Respires

Alors que tu es vide, vide de toi, vide de sens, vide d’émotions, tu aiguises tes canines, tu lèches tes babines. Tu voudrais t’approcher mais tu as peur que je ne fuis. A peine ta main posée sur ma nuque, je suis domptée. Tes yeux me font le pari de défier la réalité. De ne pas laisser le temps, le vent, l’air, l’atmosphère nous dire quoi faire, quoi vivre, quoi respirer. Alors mon souffle te jure de te laisser aller où d’autres n’iront jamais. Prends tout sans demander. Vas-y, aiguises tes canines et mords-moi. Avales tout. Tout ce que l’humain a d’animal en soi, montres-le moi. Sois violent, sois vivant, sois brulant. Brûles toi la peau puis les os à mon contact.           

Alors enfin, tu te laisses vivre. Tu arrache de ma bouche l’air qui manquait à ta respiration. Tu perds tes mains dans le désordre de mes cheveux dont ton quotidien manque cruellement. De mon corps tu retrouves toutes les odeurs que tu as respirées avant. Tu trouves dans mes yeux la lumière qui manquait à tes nuits. Tu mords mes seins et te nourris de la vivacité de ma chair qui manque à ta vie. Tu trouve entre mes jambes le retour à tes origines, la voix à suivre. Alors tu deviens moi et tu ne sais plus qui tu es. Je deviens aveugle. Je pourrais hurler. Ma voix n’a pas la puissance de ce qu’il se passe. Tu m’aspires toute entière. Tu prends en moi tout ce qui te manquait. Je réalise alors toute ma puissance que tu viens puiser. Je m’abandonne pour t’offrir sans peur, sans gêne et sans calcul. C’est un tonnerre, un éclair qui détruit tout autour. Tout est vide. Tu ne voudrais pas arrêter. Mes yeux te supplient de ne pas m’infliger la souffrance de m’abandonner. Restes. Reste là. Ici. Dedans. En moi. Tu ne veux pas perdre. Surtout ne t’arrêtes pas. Ma peau frotte sur la tienne. Comme les silex choqués, le feu prend.

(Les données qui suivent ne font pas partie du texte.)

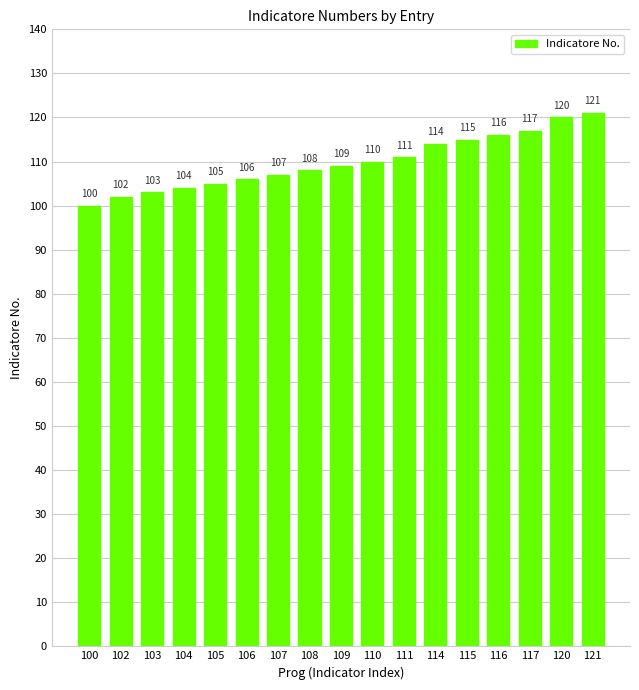

Reading right to left, what are all the values shown in this chart?

121	120	117	116	115	114	111	110	109	108	107	106	105	104	103	102	100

Quand la réalité te rappelle à ta place, tu luttes pour ne pas te faire emporter et résistes en cherchant la force dans mes yeux. A bout de force, tu laisses emporter. Tu lâches tout, tu ne t’accroches plus, repu, satisfait. Comme une petite rupture, ca te fait mal. Mais tu le sais. Tu sais que je t’ai tout donné. Je suis remplie de toi. Tu es rempli de moi. Le feu consumé nous garde dans une chaude enveloppe. Peu à peu, le monde reprend sa place. Désormais, je garde la trace de ton passage. Désormais, tu ne pourras plus survivre sans venir t’approvisionner. Désormais, ce sera toi avec moi et moi avec toi.